Cette réalité qui m’habite, cette blessure, me mène à la méfiance, parfois à la vigilance. Ça peut m’amener à vouloir contrôler Geneviève pour qu’elle ne sorte pas sans moi, afin que je ne sois pas atteint d’insécurité. Une forme de contrôle qui la brimerait et qui ferait en sorte que notre relation ne traverserait pas le temps. Je ne fais donc pas ça, parce que ça brimerait la liberté de Geneviève et ça lui ferait porter la responsabilité de mon malaise. Elle finirait par développer une frustration et la relation s’envenimerait probablement.

Il ne faut pas oublier de réaliser qu’il y a un autre élément primordial qui fait en sorte que l’insécurité nait chez l’un et l’autre, quand on sort chacun de notre bord. C’est la peur de perdre. Dans mon cas, comme dans celui de Geneviève, la peur de perdre est proportionnelle à l’importance que l’autre a pour nous. Je tiens à Geneviève comme à la prunelle de mes yeux, et ça fait que j’ai peur de la perdre et que lorsqu’elle sort, je suis soucieux. Ça, ajouté à ma blessure de trahison, ça donne l’inquiétude et le souci intense que vous avez lu plus haut.

La vérité au fond, c’est que je choisis de faire confiance à ma blonde et elle de me faire confiance. C’est le chemin que nous choisissons pour nous laisser notre liberté. On discute beaucoup de ces sorties que nous faisons chacun de notre bord. On se rassure, on se dit de bons mots. On ne cherche pas à banaliser ce qui se passe pour l’autre, tout en ne se lâchant pas dans nos besoins de voir nos amis.

Chacun est responsable de ses insécurités et de ce qu’il vit, mais c’est nécessaire d’être entendu. Si je parle de mon insécurité et que je suis rabroué, ça risque de m’insécuriser encore plus. Par contre, si je suis reçu et rassuré, je peux mieux trouver une manière de prendre soin de moi pendant qu’elle sort. Mais, et j’insiste, ça fait tellement du bien d’être entendu!

• [Données fournies]:
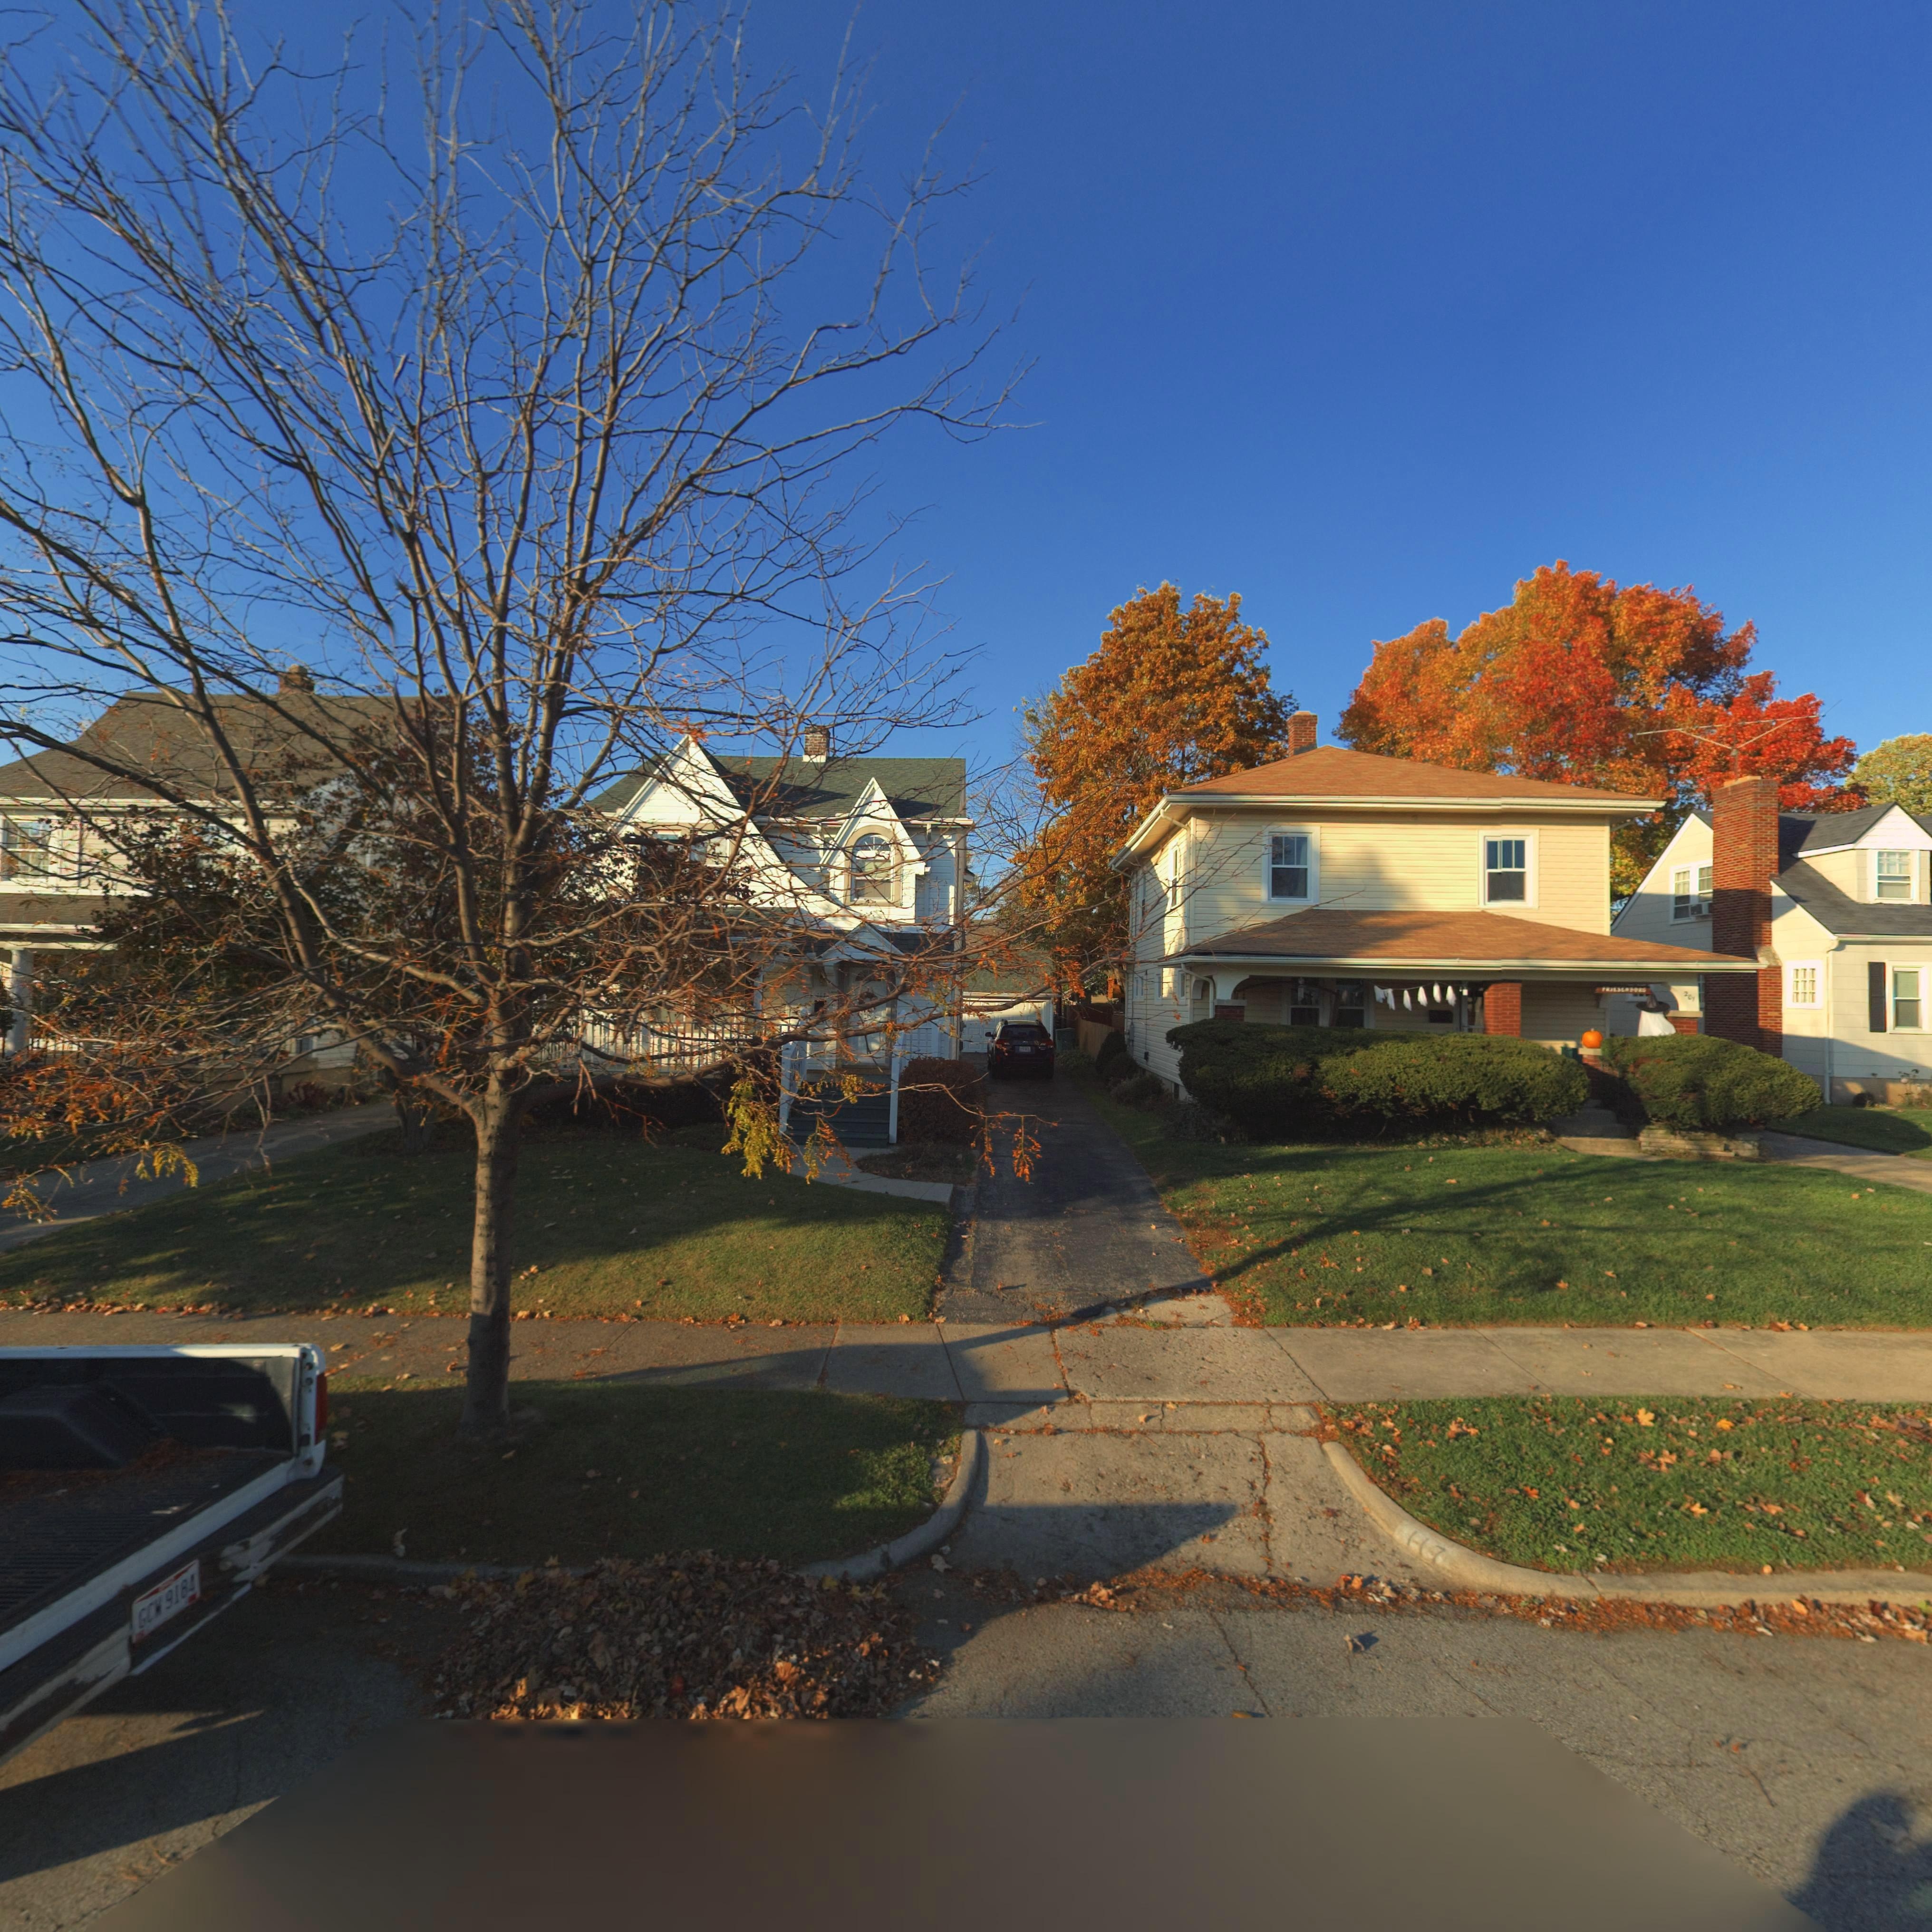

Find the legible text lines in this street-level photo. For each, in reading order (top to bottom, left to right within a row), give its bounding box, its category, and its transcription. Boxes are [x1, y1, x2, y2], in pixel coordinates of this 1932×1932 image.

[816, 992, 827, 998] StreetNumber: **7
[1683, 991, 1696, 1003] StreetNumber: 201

• [Tâches à faire]:
a. Réponds à ces questions sur le texte sur l'insécurité en couple :
(i) À quoi la peur de perdre est-elle proportionnelle ?
(ii) Quel chemin le couple choisit-il pour se laisser sa liberté ?
(iii) Qu'est-ce que le fait d'être reçu et rassuré permet de mieux faire pendant que l'autre sort ?
b. Reprends le texte sur l'insécurité en couple à la suite de sa dernière phrase.
Les données n'ont aucun lien avec le texte sur l'insécurité en couple.

• [Réponses dans l'ordre]:
a.
(i) À l'importance que l'autre a pour nous.
(ii) Le chemin de la confiance : chacun choisit de faire confiance à l'autre.
(iii) Trouver une manière de prendre soin de soi.

b.
Le fait de parler sans se faire de reproche, mais en restant sur ce que l’on vit, ça donne la possibilité à l’autre d’être légitime concernant ses besoins. Aussi, ce n’est pas que Geneviève a « besoin d’être sans moi » quand elle sort, ce serait facile de me sentir délaissé ou encombrant. Non, la réalité est qu’elle a besoin de cultiver ses relations d’amitié qui existaient, pour la plupart, avant que l’on se rencontre. Aussi, chaque fois qu’on sort sans l’autre, on prend soin de l’autre pendant la soirée. Je lui envoie des émojis de cœur, des photos et tout mon amour, parce que je me soucie d’elle et que je l’aime. Je perds un peu de temps dans ma soirée avec mes amis, mais je gagne en profondeur dans ma relation. « C’est le temps que tu as perdu pour ta rose qui fait ta rose si importante. », nous dit le Petit Prince de Saint-Exupéry.

Prendre soin de l’autre, c’est aussi lui laisser la liberté d’être. Moi, quand j’accepte de composer avec les sorties de ma blonde, je prends soin d’elle aussi, parce que je sais qu’elle en a besoin. De toute manière, ce qui s’appelle BESOIN ne reste pas en cage bien longtemps, alors aussi bien chercher à comprendre et à accepter.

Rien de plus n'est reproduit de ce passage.